Human cytomegalovirus RNA2.7 inhibits RNA polymerase II (Pol II) Serine-2 phosphorylation by reducing the interaction between Pol II and phosphorylated cyclin-dependent kinase 9 (pCDK9).

Human cytomegalovirus (HCMV) is a ubiquitous pathogen belongs to betaherpesvirus subfamily. RNA2.7 is a highly conserved long non-coding RNA accounting for more than 20% of total viral transcripts. In our study, functions of HCMV RNA2.7 were investigated by comparison of host cellular transcriptomes between cells infected with HCMV clinical strain and RNA2.7 deleted mutant. It was demonstrated that RNA polymerase II (Pol II)-dependent host gene transcriptions were significantly activated when RNA2.7 was removed during infection. A 145 ​nt-in-length motif within RNA2.7 was identified to inhibit the phosphorylation of Pol II Serine-2 (Pol II S2) by reducing the interaction between Pol II and phosphorylated cyclin-dependent kinase 9 (pCDK9).
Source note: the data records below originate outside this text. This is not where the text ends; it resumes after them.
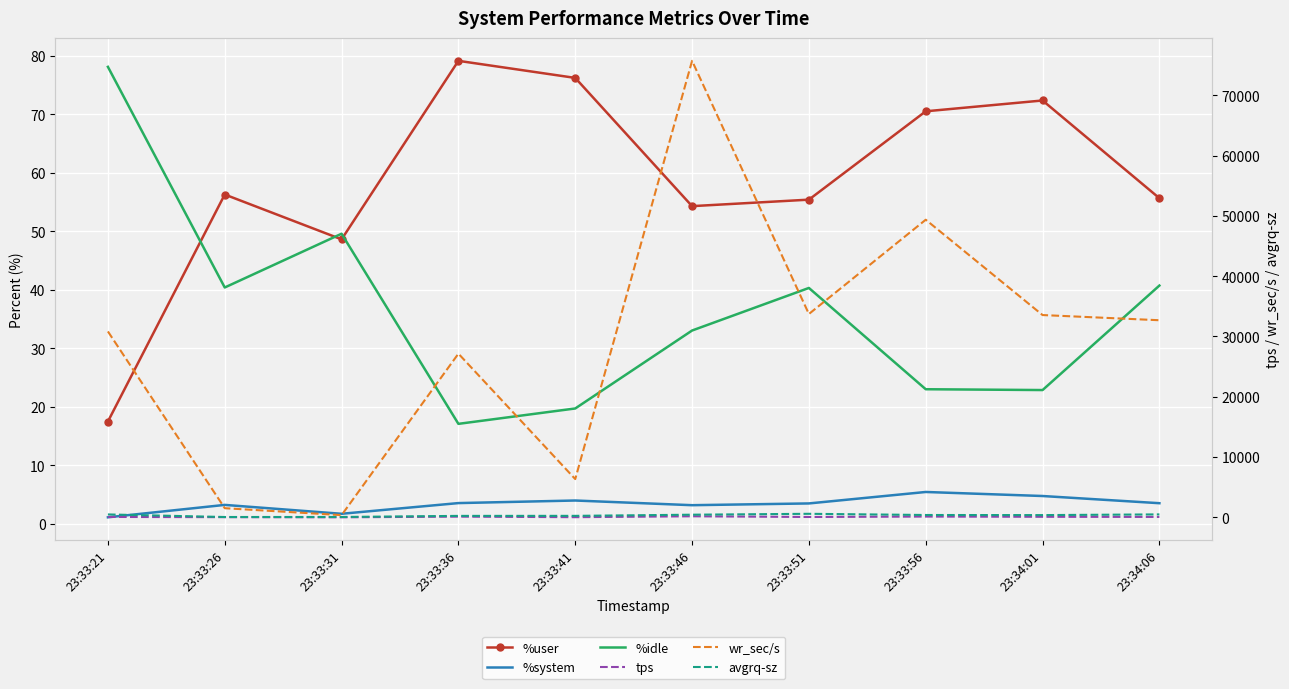

At which category does the chart reach its peak across all series?

23:33:46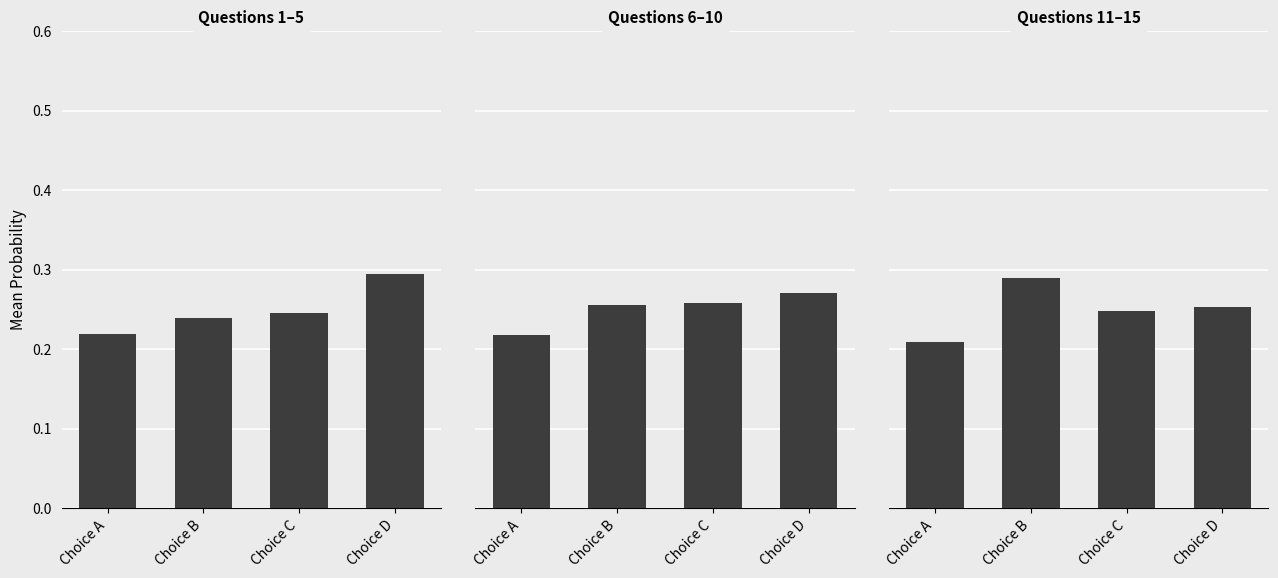

True or false: the data shows 0.2 at Choice A.

True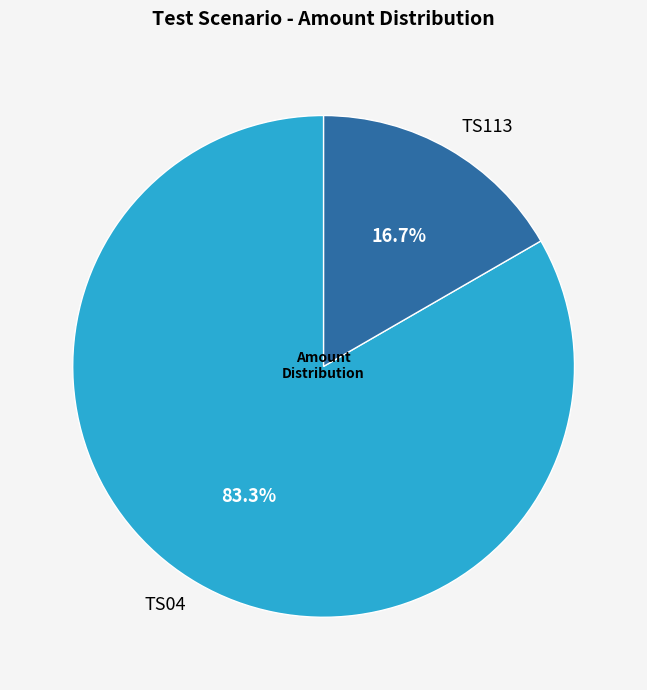

What is the largest slice in the pie chart?

TS04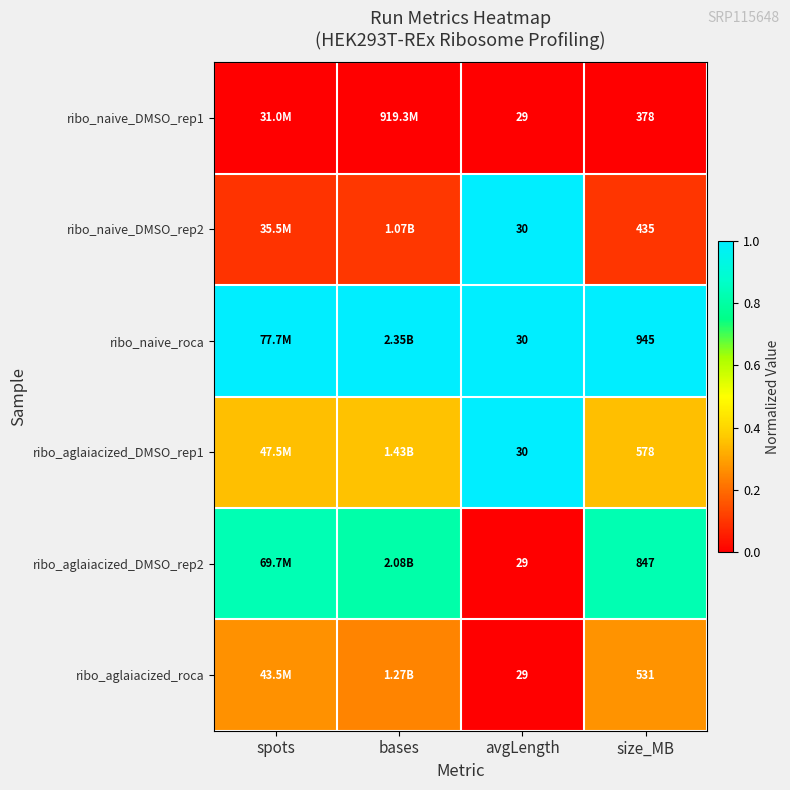

Between avgLength and size_MB, which series saw the biggest shift?

ribo_naive_roca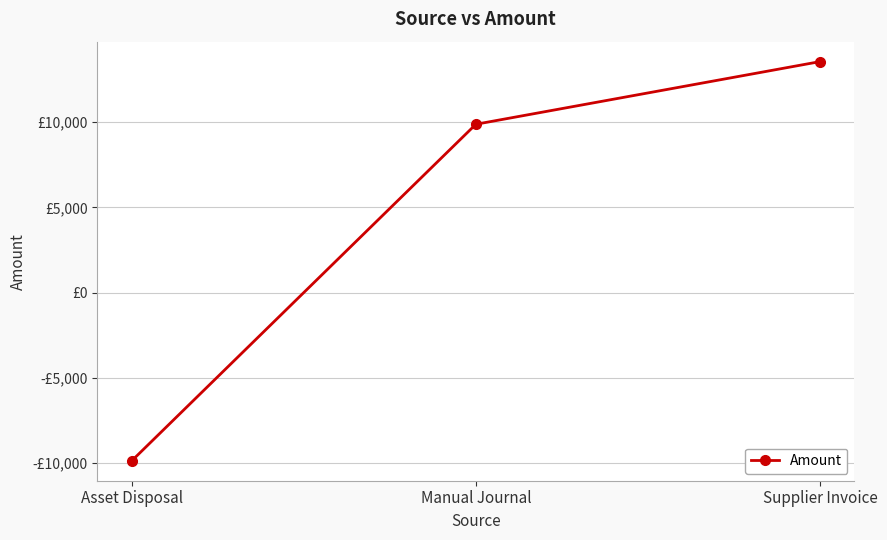

What is the change in value from Asset Disposal to Supplier Invoice?

+23441.4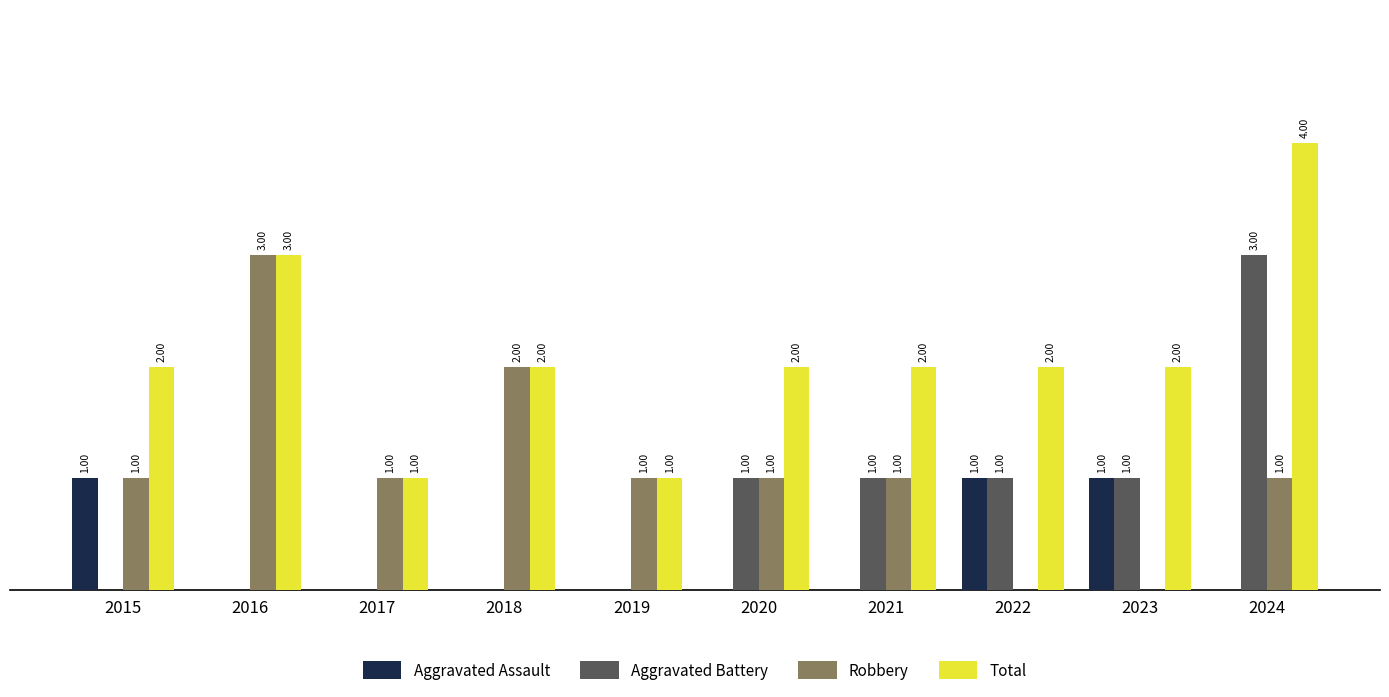

Which series has the largest total across all categories?

Total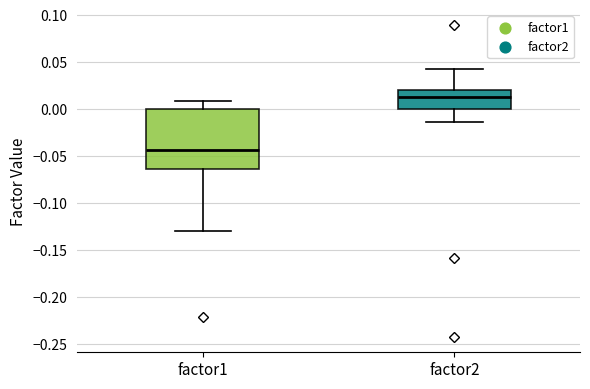

Where is the upper edge of the box for factor2 on the y-axis? The values are not printed on the chart, so give them approximately, as read against the axis.

0.020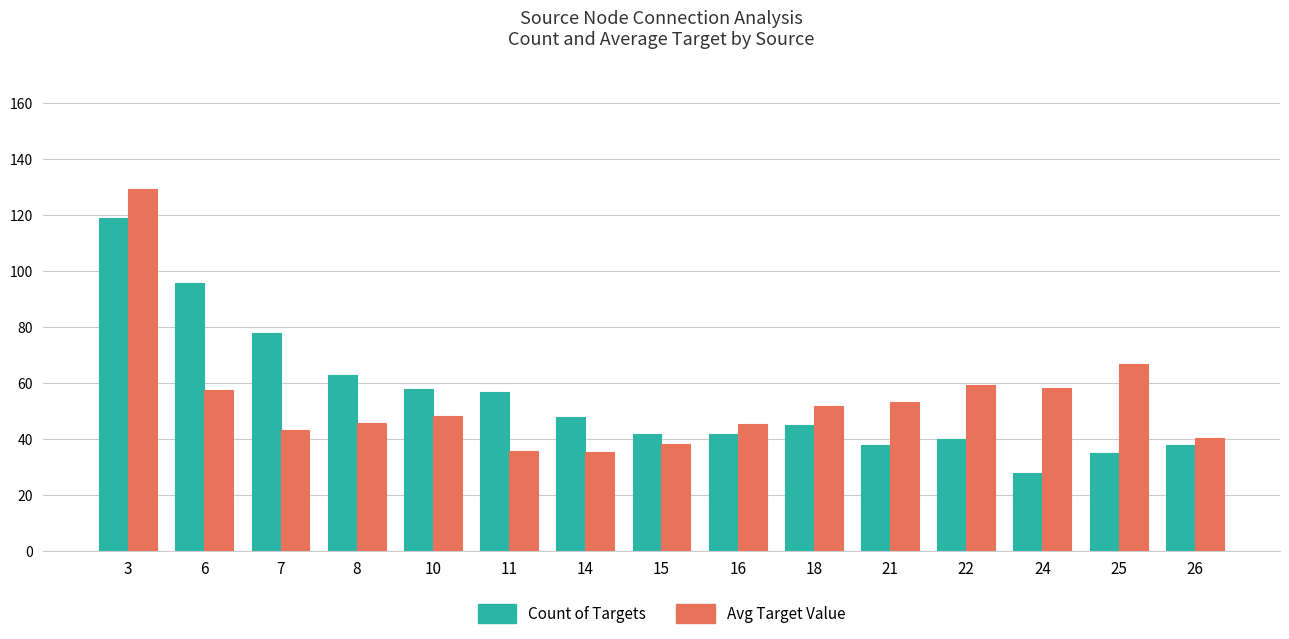

Read the Count of Targets value at 21.

38.0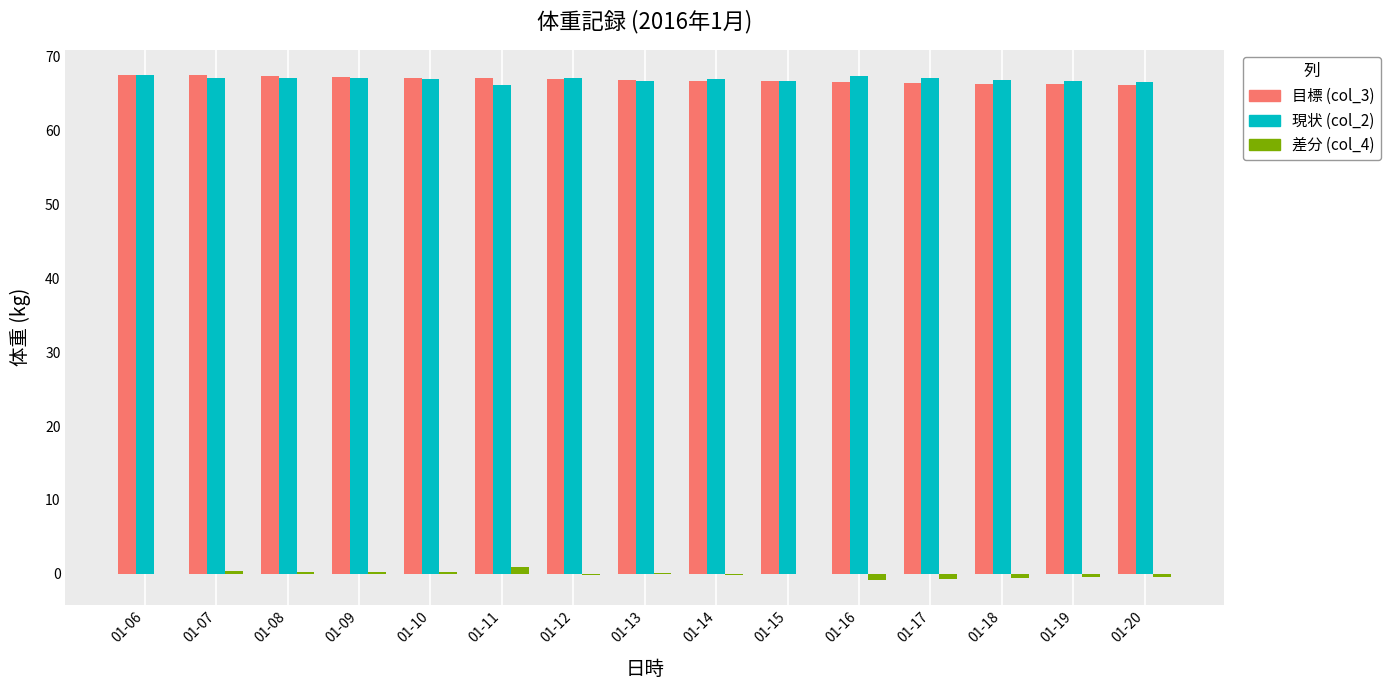

Is it true that 現状 (col_2) equals 66.9 at 01-10?

True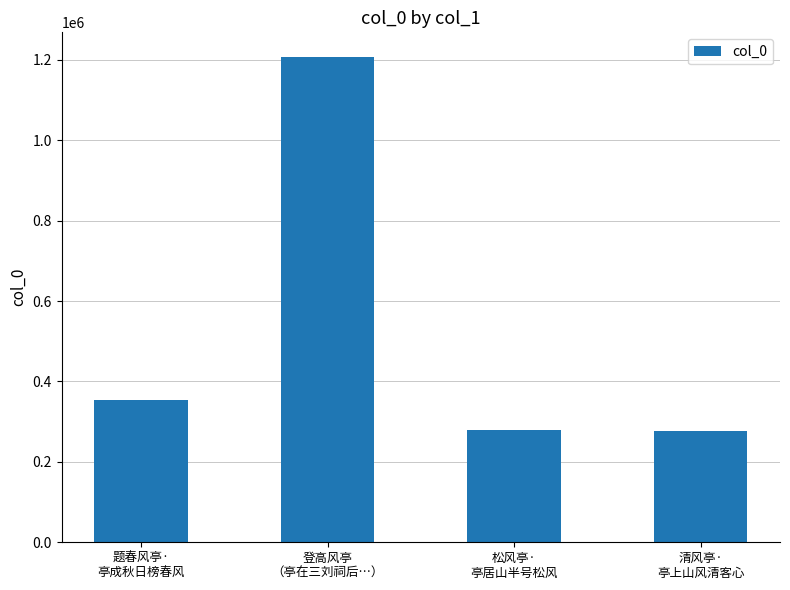

What is the difference between the maximum and minimum values?

930474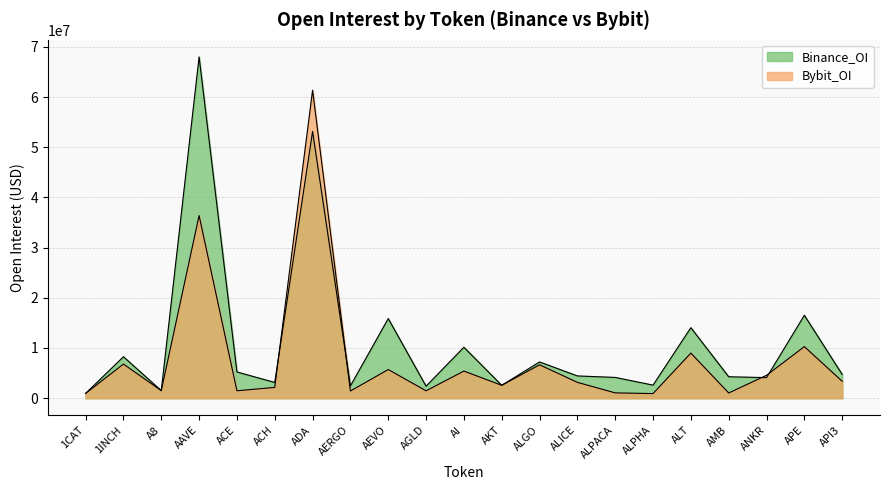

What is the difference between the Binance_OI values at AERGO and ALPHA?

156558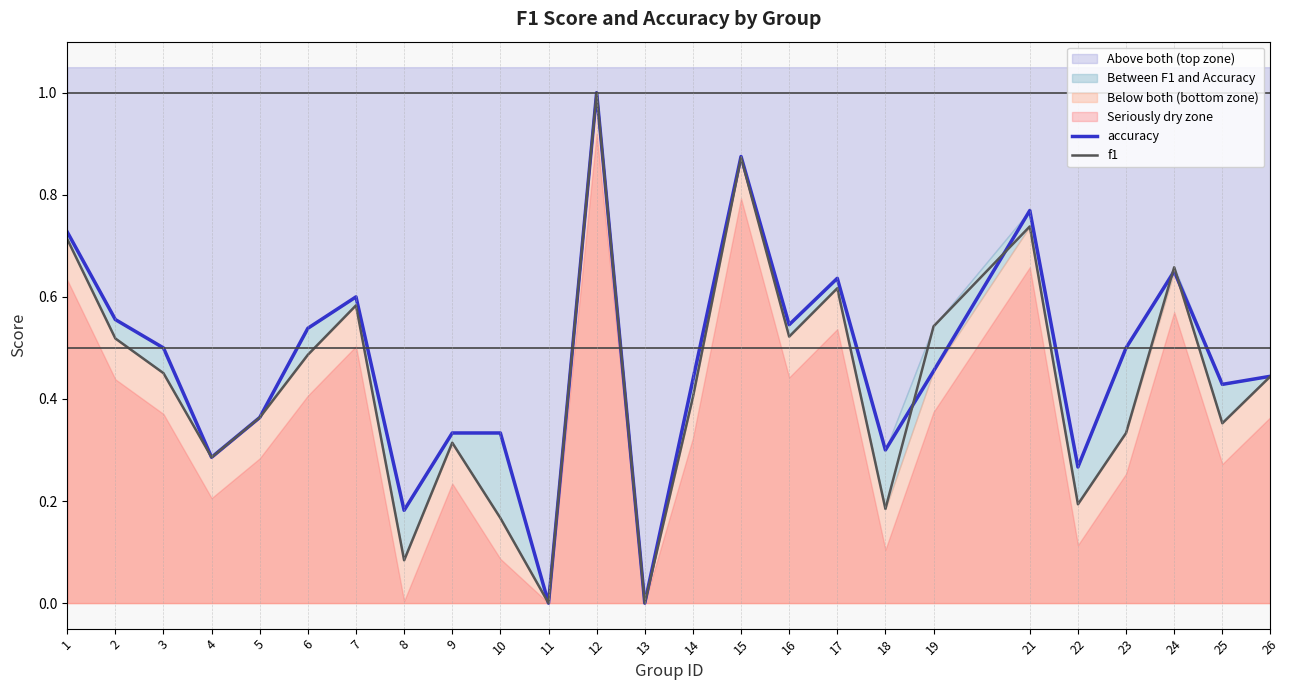

How many values in accuracy are above zero?

23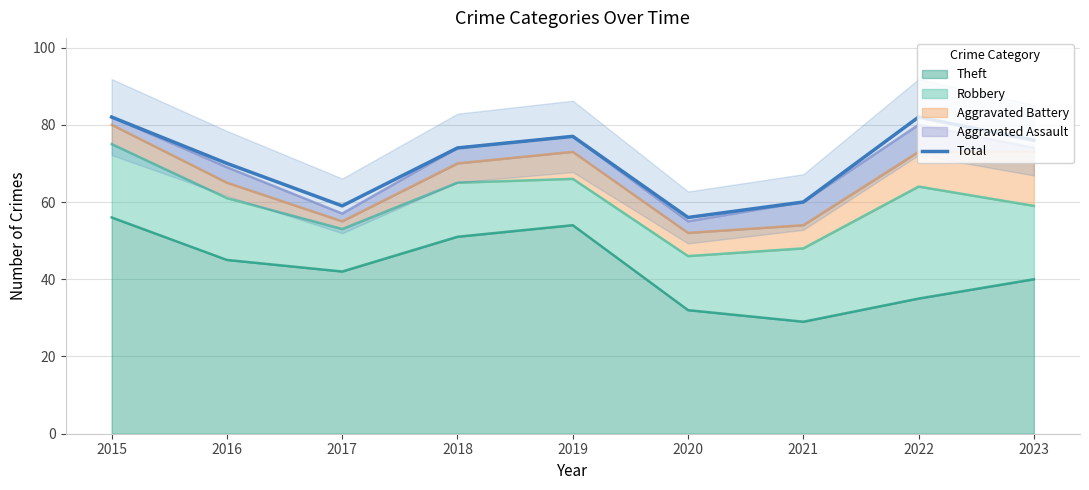

Reading left to right, what are all the values shown in this chart?

2015=82	2016=70	2017=59	2018=74	2019=77	2020=56	2021=60	2022=82	2023=76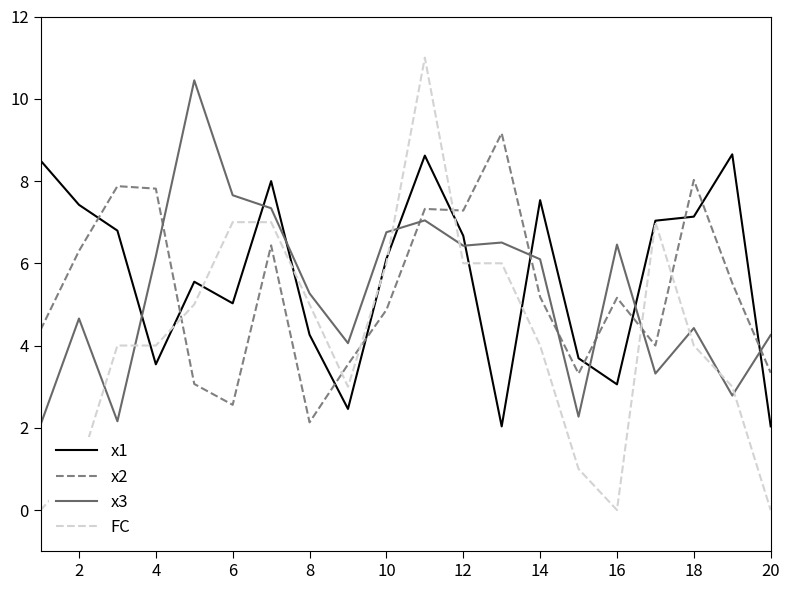

After their last crossing, which series has the higher values: x3 or x1?

x3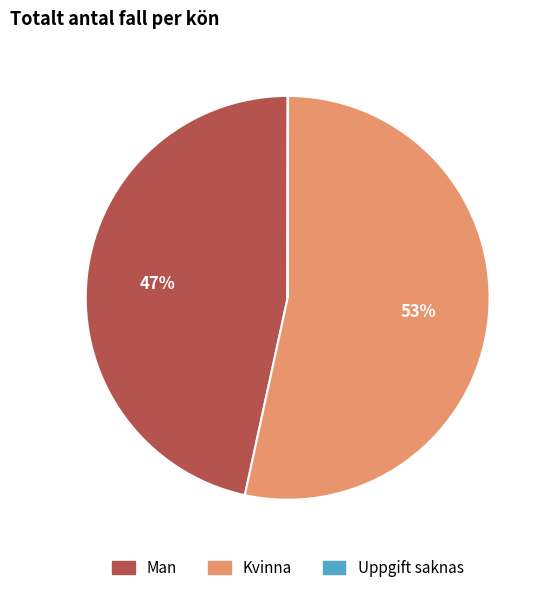

Which slice is the largest?

Kvinna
Due to the loss of Pol II S2 phosphorylation, cellular DNA pre-replication complex (pre-RC) factors, including Cdt1 and Cdc6, were significantly decreased, which prevented more cells from entering into S phase and facilitated viral DNA replication. Our results provide new insights of HCMV RNA2.7 functions in regulation of host cellular transcription.